Despite it not setting the world on fire, Thor: Love and Thunder charged with a $143 million opening weekend domestically and $302 million worldwide. That is 19% ahead of its predecessor, Thor: Ragnarok, in several overseas markets and has opened everywhere except France next weekend (obviously, China and Russia are out of the mix). The opening weekend is the third-highest of 2022, behind Jurassic World Dominion’s $145 million and Doctor Strange in the Multiverse of Madness’s frontloaded $187 million. Sure, Monday afternoon might have it slip by Dominion. However, it still leaves Black Panther: Wakanda Forever and Avatar: Way of Water as the last contenders to break the opening weekend record.

Had Thor 4 kicked off the summer, it might’ve performed more like Avengers: Age of Ultron ($191 million on opening weekend). But that theory became thwarted as it pulled in middling reviews and a B+ from CinemaScore despite director Taika Waititi returning with a good chunk of the Ragnarok cast. Something was profoundly missing from engaging the audience this time; the comedic elements most likely became overkill and grazed the romance elements that were sincerely attached for the Chris Hemsworth/Natalie Portman duo this time. And it didn’t add much more than standing as another Thor sequel because audiences and critics adored Ragnarok. Ditto to Christian Bale’s dark, exuberant performance for bringing that gravitas and intriguing insight into how deities and gods may have failed humanity.

It is the only MCU series so far to attain a part four so far (outside of Avengers: Endgame), so that 17% bump for a non-Avengers sequel is not shabby. Any franchise would like to have this kind of longevity. It didn’t have the “must-see” factor compared to the recent Doctor Strange 2 episode, which was filled with Disney+ remnants of WandaVision, fun multiverse cameos, and shattering chaos as a “glorified sequel to Endgame.” We’re looking at a domestic finish between $350-405 million, but it depends on how much audiences will be okay with a rewatch. Jordan Peele’s Nope and David Leitch’s Bullet Train are the last two summer events to watch from here on out, but they don’t have that family-friendly pull. If Thor 4 pulls a final total between $750-850 million, Disney knows that is good enough. One billion dollars isn’t the benchmark for success (ask The Batman, No Time to Die, or F9).

Moving away from the MCU, Minions: The Rise of Gru took a 57% drop in weekend two for a $210 million domestic cume. The fall is on par with its predecessor, so the #GentleMinions movement didn’t break the theater chains. It should be past $400 million by the end of this sentence, meaning it’ll continue to leg out for the summer as the most prominent animated feature since Frozen 2 in 2019. It may come close to its predecessor’s domestic total of $336 million but ask again once the July month concludes.

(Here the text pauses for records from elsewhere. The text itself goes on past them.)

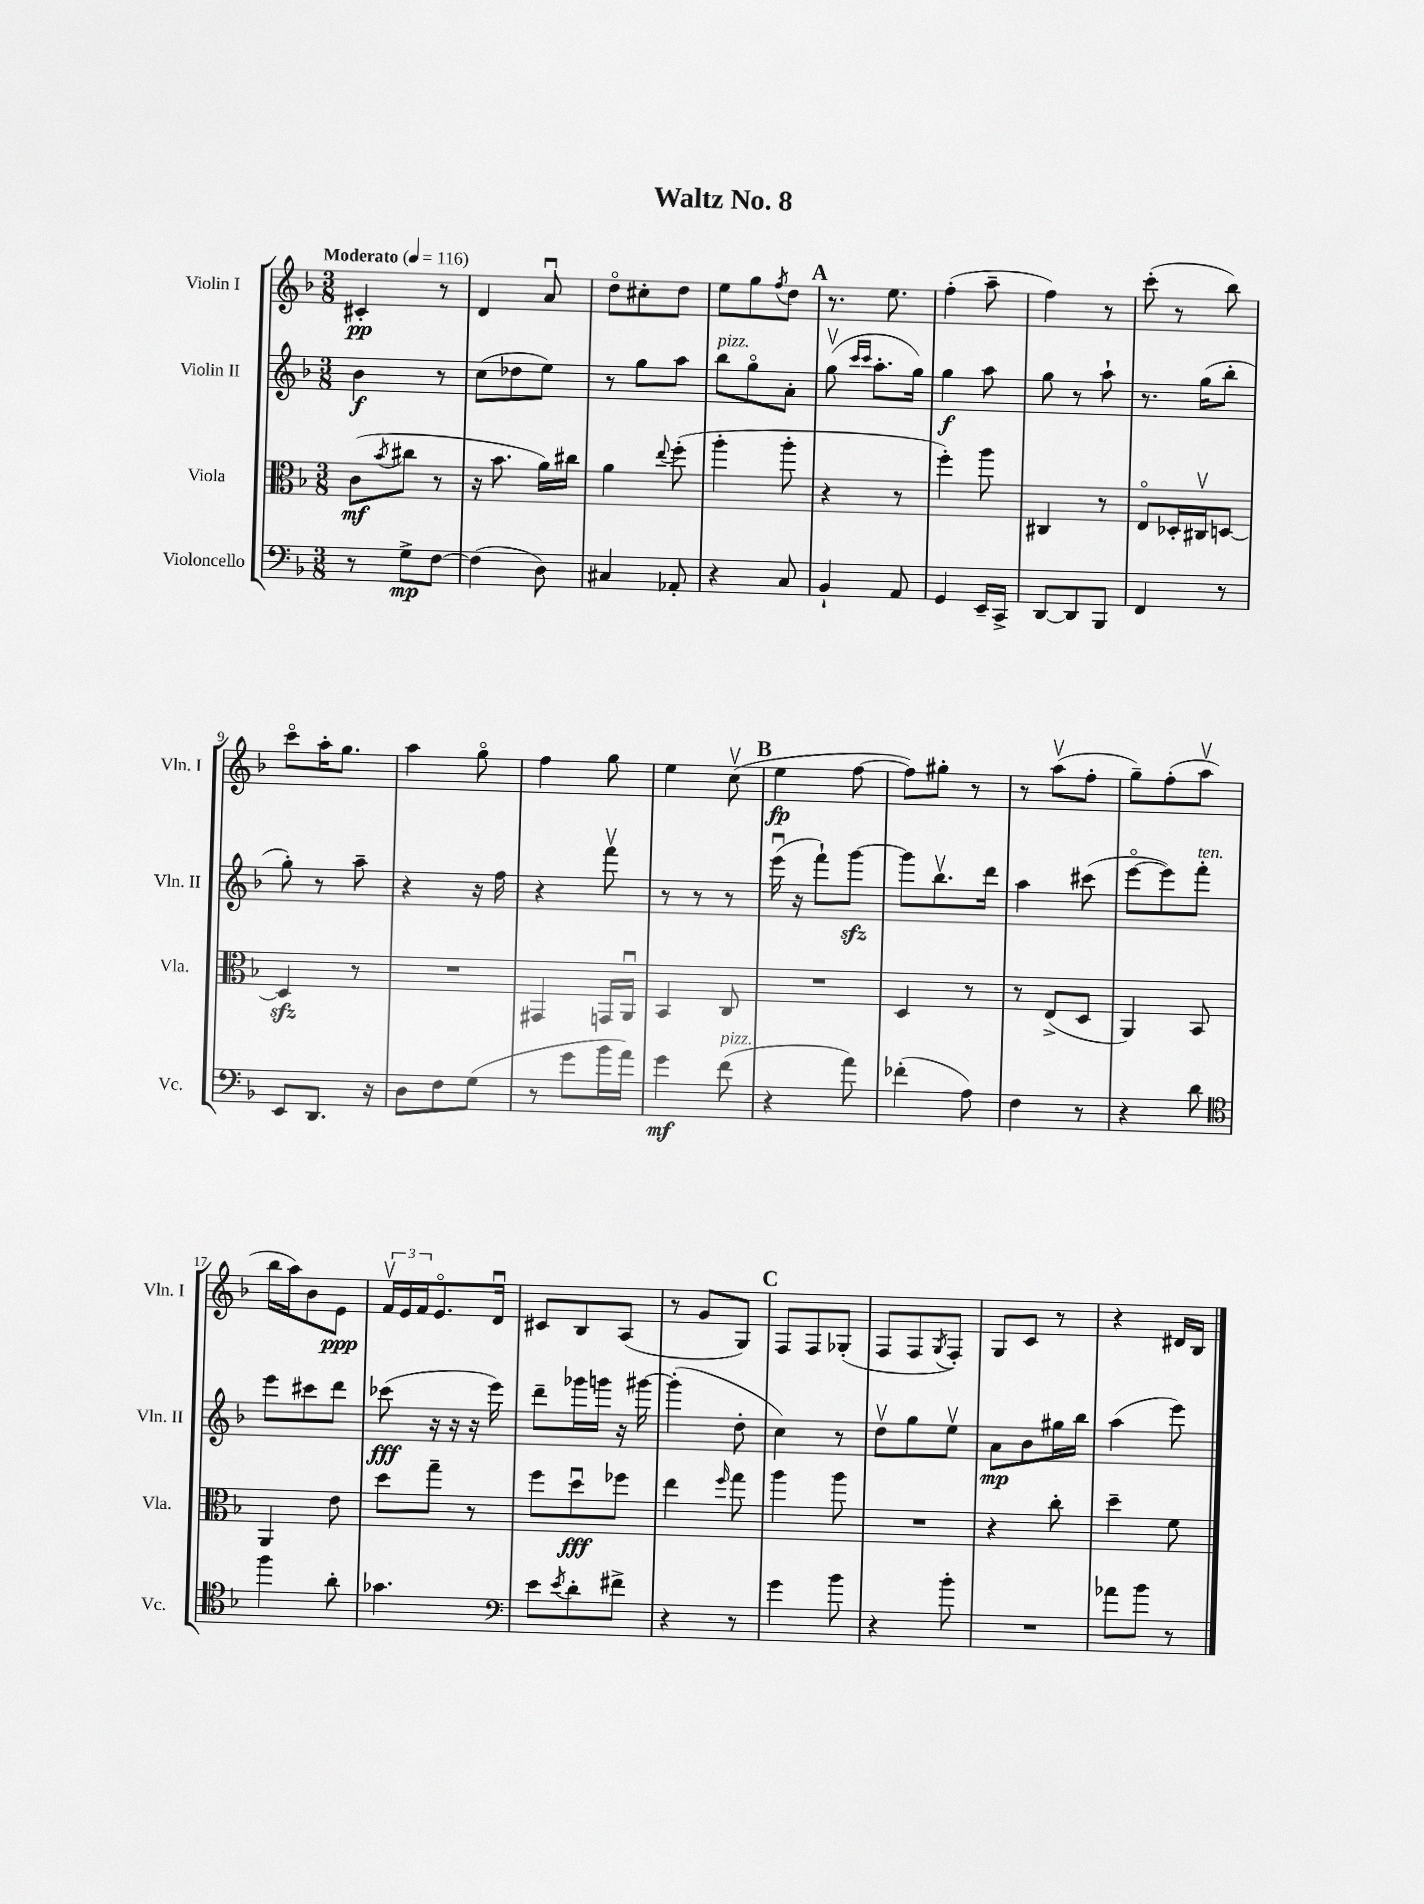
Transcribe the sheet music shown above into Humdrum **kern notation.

**kern	**kern	**kern	**kern
*staff4	*staff3	*staff2	*staff1
*clefF4	*clefC3	*clefG2	*clefG2
*k[b-]	*k[b-]	*k[b-]	*k[b-]
*M3/8	*M3/8	*M3/8	*M3/8
*MM116	*MM116	*MM116	*MM116
8r	(8c	4b-	4c#'
.	8qb-	.	.
8G^	8cc#	.	.
[8F	8r	8r	8r
=	=	=	=
(4F]	16r	(8cc	4d
.	8.b-	.	.
.	.	8dd-	.
8D)	16a)	8ee)	8au
.	16cc#	.	.
=	=	=	=
4C#	4a	8r	8ddo
.	.	8gg	8cc#'
.	8qqee	.	.
8AA-'	(8ff'	8aa	8dd
=	=	=	=
4r	4aa'	8bb-	8ee
.	.	8ggo	8gg
.	.	.	8qff
8C	8aa'	8a'	8dd
=	=	=	=
4BB-`	4r	(8ggv	8.r
.	.	16qqccc	.
.	.	16qqccc	.
.	.	8.aa'	.
.	.	.	8.ee
8AA	8r	.	.
.	.	16gg)	.
=	=	=	=
4GG	4ff')	4gg	(4ff'
16EE~	8aa	8aa	8aa~
16CC^	.	.	.
=	=	=	=
[8DD	4C#	8gg	4ff)
8DD]	.	8r	.
8BBB-	8r	8aa`	8r
=	=	=	=
4FF	8Eo	8.r	(8ccc'
.	16D-'	.	8r
.	16C#v	(16gg	.
8r	[8D	8bb-'	8bb-)
=	=	=	=
8EE	4D]	8gg')	8ccco
8.DD	.	8r	16aa'
.	.	.	8.gg
.	8r	8aa~	.
16r	.	.	.
=	=	=	=
8D	4.r	4r	4aa
8F	.	.	.
(8G	.	16r	8ggo
.	.	16ff	.
=	=	=	=
8r	4GG#	4r	4ff
8g	.	.	.
16b-	16GG	8fffv	8gg
16a)	16AAu	.	.
=	=	=	=
4g	4BB-	8r	4ee
.	.	8r	.
(8f	8C	8r	(8ccv
=	=	=	=
4r	4.r	(16eeeu	4ee
.	.	16r	.
.	.	8fff`)	.
8a)	.	[8ggg	[8ff
=	=	=	=
(4f-'	4D	8ggg]	8ff])
.	.	8.bb-v	8gg#'
8A)	8r	.	8r
.	.	16ddd	.
=	=	=	=
4F	8r	4aa	8r
.	(8E^	.	(8aav
8r	8D	(8ccc#	8ff'
=	=	=	=
4r	4AA)	[8eeeo	8gg~)
.	.	8eee])	(8ff'
8d	8BB-	8fff'	8aav
=	=	=	=
*clefC4	*	*	*
4ff	4AA	8eee	16bb-
.	.	.	16aa)
.	.	8ccc#	8b-
8a'	8e	8ddd	8e
=	=	=	=
4.g-	8dd	(8ccc-	24fv
.	.	.	24e
.	.	.	24f
.	8gg~	16r	8.eo
.	.	16r	.
.	8r	16r	.
.	.	16eee)	16du
=	=	=	=
*clefF4	*	*	*
8e	8ff	8ddd~	8c#
8qe	.	.	.
8d'	8ddu	16ggg-	8B-
.	.	16ggg	.
8f#^	8ff-	16r	(8A
.	.	[16ggg#	.
=	=	=	=
4r	4ee	(4ggg#']	8r
.	.	.	8g
.	16qqff	.	.
8r	8gg	8dd'	8G)
=	=	=	=
4g	4aa	4cc)	8F
.	.	.	8F
8b-	8aa	8r	(8G-'
=	=	=	=
4r	4.r	8ddv	8F
.	.	8gg	8F
.	.	.	8qG
8b-'	.	8eev	8F')
=	=	=	=
4.r	4r	8a	8G
.	.	8b-	8c
.	8cc'	16gg#	8r
.	.	16bb-	.
=	=	=	=
8a-	4dd~	(4aa	4r
8b-	.	.	.
8r	8f	8eee)	16d#
.	.	.	16B-
==	==	==	==
*-	*-	*-	*-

Top Gun: Maverick finally got worn down this weekend thanks to the MCU, dropping 40% to earn $15.5 million and $598 million domestically. It’ll not only pass the $600 million mark by Tuesday, but it’ll also pass the $1.2 billion mark this week to top out Iron Man 3 ($1.215 billion). It could get close to $1.3 billion before its run comes ends, but we’ll see. Elvis also dropped 40% in its third weekend, bringing in around $155 million worldwide. The live-action musical is doing fine as one of the summer’s events movies.

Jurassic World Dominion passed $350 million domestically this weekend but will arrive on PVOD this week. However, it should still pass $900 million worldwide by the end of its run. If Colin Trevorrow and Universal had made a better product, it would’ve been making the $1 billion mark.

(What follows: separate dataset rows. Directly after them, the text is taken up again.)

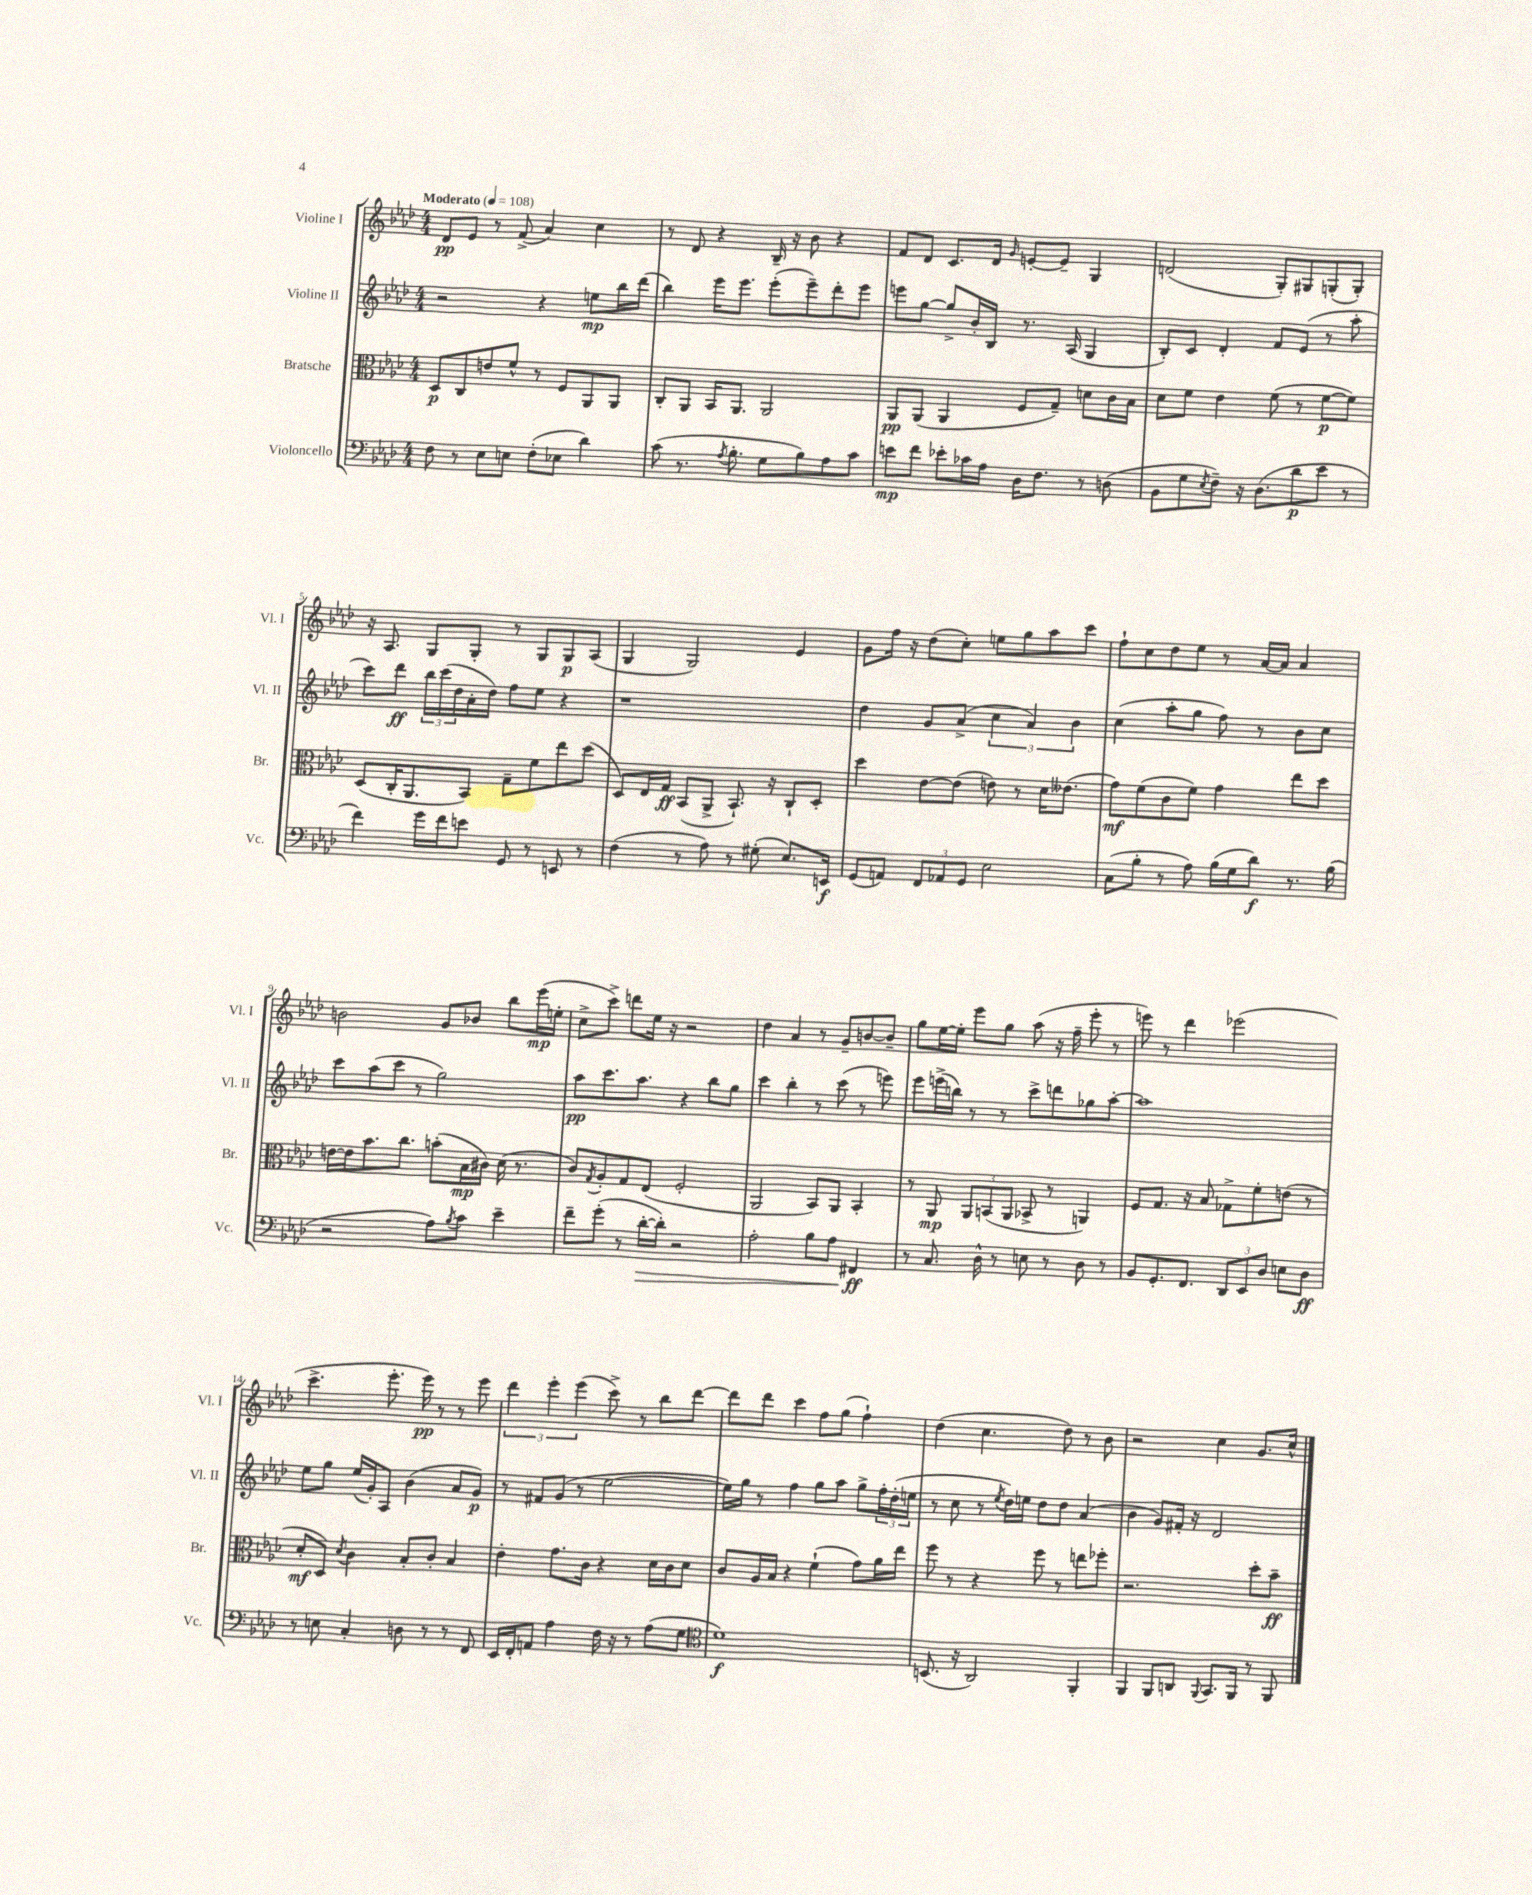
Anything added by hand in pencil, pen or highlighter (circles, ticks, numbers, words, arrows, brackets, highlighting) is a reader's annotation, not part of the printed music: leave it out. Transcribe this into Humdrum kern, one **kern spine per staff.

**kern	**kern	**kern	**kern
*staff4	*staff3	*staff2	*staff1
*clefF4	*clefC3	*clefG2	*clefG2
*k[b-e-a-d-]	*k[b-e-a-d-]	*k[b-e-a-d-]	*k[b-e-a-d-]
*M4/4	*M4/4	*M4/4	*M4/4
*MM108	*MM108	*MM108	*MM108
8F	8D-	2r	8d-
8r	8C	.	8e-
8E-	8e	.	8r
8E	8f^^	.	(8f^
(8F'	8r	4r	4a-)
8E-	8F	.	.
4d-)	8AA-	8ee	4cc
.	8AA-	16bb-	.
.	.	(16ddd-	.
=	=	=	=
(8c	8C'	4bb-)	8r
8.r	8AA-	.	8d-
.	16BB-	16eee-	4r
8qA-	.	.	.
8.B-'	8.AA-	8.eee-	.
8G	2AA-	(8eee-'	16B-~
.	.	.	16r
8B-)	.	8eee-~)	8b-
8A-	.	8ddd-'	4r
8c	.	8eee-	.
=	=	=	=
8e	8AA-	8eee	8f
8f	(8AA-	[8gg	8d-
8e-'	4AA-	8gg^]	8.c
16c-	.	16b-'	.
16A-	.	16B-	16d-
.	.	.	16qqg
16D-	8F	8.r	[8e'
8.F	.	.	.
.	8G~)	.	8e~]
.	.	(16A-	.
8r	8d	4G	4G
(8D	16c	.	.
.	16B-	.	.
=	=	=	=
8BB-	8d-	8B-')	(2d
8G	8f	8c	.
8qE-	.	.	.
8F~)	4e-	4d-'	.
16r	.	.	.
(8.D-	.	.	.
.	(8f	8f	8G')
8d-	8r	(8e-	8G#
8e-	[8f	8r	(8G'
8r	8f])	8aa-'	8G')
=	=	=	=
4f)	(8D-	8ccc)	16r
.	.	.	8.A-
.	16C'	8ddd-	.
.	8.AA-	.	.
16g	.	24bb-	8G
.	.	(24ccc	.
16f	.	.	.
.	.	24dd-	.
8e	8BB-)	16a-'	8G'
.	.	16dd-)	.
8GG	8G~	8ff	8r
8r	8f	8ee-	8G
8EE	8ee-	4r	8G
8r	(8dd-	.	(8A-
=	=	=	=
(4F	8D-)	1r	4G
.	16E-	.	.
.	16G	.	.
8r	(8BB-	.	2G)
8A-)	8AA-^	.	.
8r	8.BB-`)	.	.
(8G#'	.	.	.
.	16r	.	.
8.E-)	8C`	.	4e-
.	8D-'	.	.
16EE	.	.	.
=	=	=	=
(8GG	4dd-	4dd-	8g
8AA)	.	.	16ff
.	.	.	16r
12FF	[8e-	8g	(8dd-
12AA-	.	.	.
.	(8e-]	(8a-^	8cc')
12GG	.	.	.
2E-	8e)	6cc	8ee
.	8r	.	8gg
.	.	6a-)	.
.	16d-	.	8aa-
.	(8.e--	.	.
.	.	6b-	.
.	.	.	8ccc
=	=	=	=
(8C	8g)	(4cc	8ff`
8B-'	(8f	.	8cc
8r	8c	8aa-'	8dd-
8A-)	8f)	8gg	8ee-
(16B-	4g	8ff)	8r
16G	.	.	.
8d-)	.	8r	[16a-
.	.	.	16a-]
8.r	8ee-	8b-	4a-
.	8dd-	8cc	.
(16B-	.	.	.
=	=	=	=
2r	[16e	8ccc	2b
.	16e]	.	.
.	8.b-	(8aa-	.
.	.	8ccc	.
.	8.cc	.	.
.	.	8r	.
8A-)	(8b'	2gg)	8g
8qB-	.	.	.
8c	16B-	.	8b-
.	16c#)	.	.
4e-~	(16d-	.	8bb-
.	8.r	.	.
.	.	.	(16eee-
.	.	.	16ee'
=	=	=	=
8f~	8c)	8aa-	8cc^
.	8qG	.	.
(8g'	8A-'	8.ccc	8ccc^)
8r	8G	.	8ddd
.	.	8.aa-	.
[16d-'	(8E-	.	16ee-
16d-'])	.	.	16r
2r	2F'	4r	2r
.	.	8bb-	.
.	.	8gg	.
=	=	=	=
2A-'	2AA-	4ccc	4dd-
.	.	4bb-'	4a-
8B-	8BB-)	8r	8r
8A-	8AA-	(8ccc	8g~
4FF#	4BB-'	8r	[8b
.	.	8eee)	8b~]
=	=	=	=
8r	8r	8eee-	8gg
8.C	8AA-	(16eee^	[16ee-
.	.	16bb)	16ee-']
.	12AA-	8r	8eee-
16D-^^	.	.	.
.	(12BB	.	.
8r	.	8r	8gg
.	12AA-	.	.
8E	8BB-^	8ccc^	(8aa-
8r	8r	8ddd	16r
.	.	.	16ff~
8D-	4AA)	8gg-	8eee-'
8r	.	[8aa-'	8r
=	=	=	=
8BB-	8F	1aa-]	8eee)
8.GG'	8.G	.	8r
.	.	.	4ddd-
8.FF	16r	.	.
.	8B-	.	.
12DD-	8G-^	.	(2eee-
12EE-	.	.	.
.	8f'	.	.
12D-	.	.	.
8E	(8e	.	.
8D-	8r	.	.
=	=	=	=
8r	8d-'	8ee-	4.ccc^
8E	8D-)	8gg	.
.	8qd-	.	.
4C'	4c	(16ee-	.
.	.	16g')	.
.	.	8A-	8.eee-'
8D	8B-'	(4b-	.
.	.	.	16eee-)
8r	8c'	.	8r
8r	4B-	8a-	8r
8FF	.	8g)	8eee-
=	=	=	=
16EE-	4e-'	8r	6ddd-
16FF'	.	.	.
8AA	.	8f#	.
.	.	.	6eee-'
4A-	8.g	(8g	.
.	.	.	(6eee-
.	.	8r	.
.	16c	.	.
16F	4r	[2ee-	8ccc^)
16r	.	.	.
8r	.	.	8r
(8A-	16d-	.	8bb-
.	16c	.	.
8G	8d-	.	[8ddd-
=	=	=	=
*clefC4	*	*	*
1d-)	8c	16ee-])	8ddd-]
.	.	16gg	.
.	16A-	8r	8ddd-
.	16B-	.	.
.	4r	4ff	4ccc
.	(4f`	8gg	8ff
.	.	8aa-	(8gg
.	8g)	8gg^	4ff`)
.	16a-	24ff'	.
.	.	(24dd-'	.
.	16ee-	.	.
.	.	24ee	.
=	=	=	=
(8.BB	8ff	8r	(4dd-
.	8r	8cc	.
16r	.	.	.
2AA-)	4r	8r	4.cc
.	.	8qee-	.
.	.	16dd-)	.
.	.	16ee	.
.	8ff	8dd-	.
.	8r	8dd-	8dd-)
4FF'	8ee	(4a-	8r
.	8ff-'	.	8b-
=	=	=	=
4FF	2.r	4b-	2r
8FF	.	8g)	.
8AA	.	16f#'	.
.	.	16r	.
8qqFF	.	.	.
8.GG	.	2d-	4cc
16FF	.	.	.
8r	8dd-'	.	8.g
8FF	8b-~	.	.
.	.	.	16cc^^
==	==	==	==
*-	*-	*-	*-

The Black Phone just missed the $100 million worldwide mark this weekend, so it’ll grab that milestone this week. The original R-rated horror feature continues to leg out and dutifully reminds us that a sequel should not become considered. Meanwhile, Lightyear continues to collapse and will not pass The Good Dinosaur’s $123 million domestic total. No, LGBTQ agendas were not the case; Thor 4 and Jurassic World 3 proved otherwise. Nobody asked for a spinoff of the Toy Story series, and Disney’s continued mojo of promoting Disney+ for primarily animated movies means viewers didn’t need to waste time buying tickets for an unusually “good, not great” Pixar film.

Next weekend sees the drop of Paws of Fury: The Legend of Hank.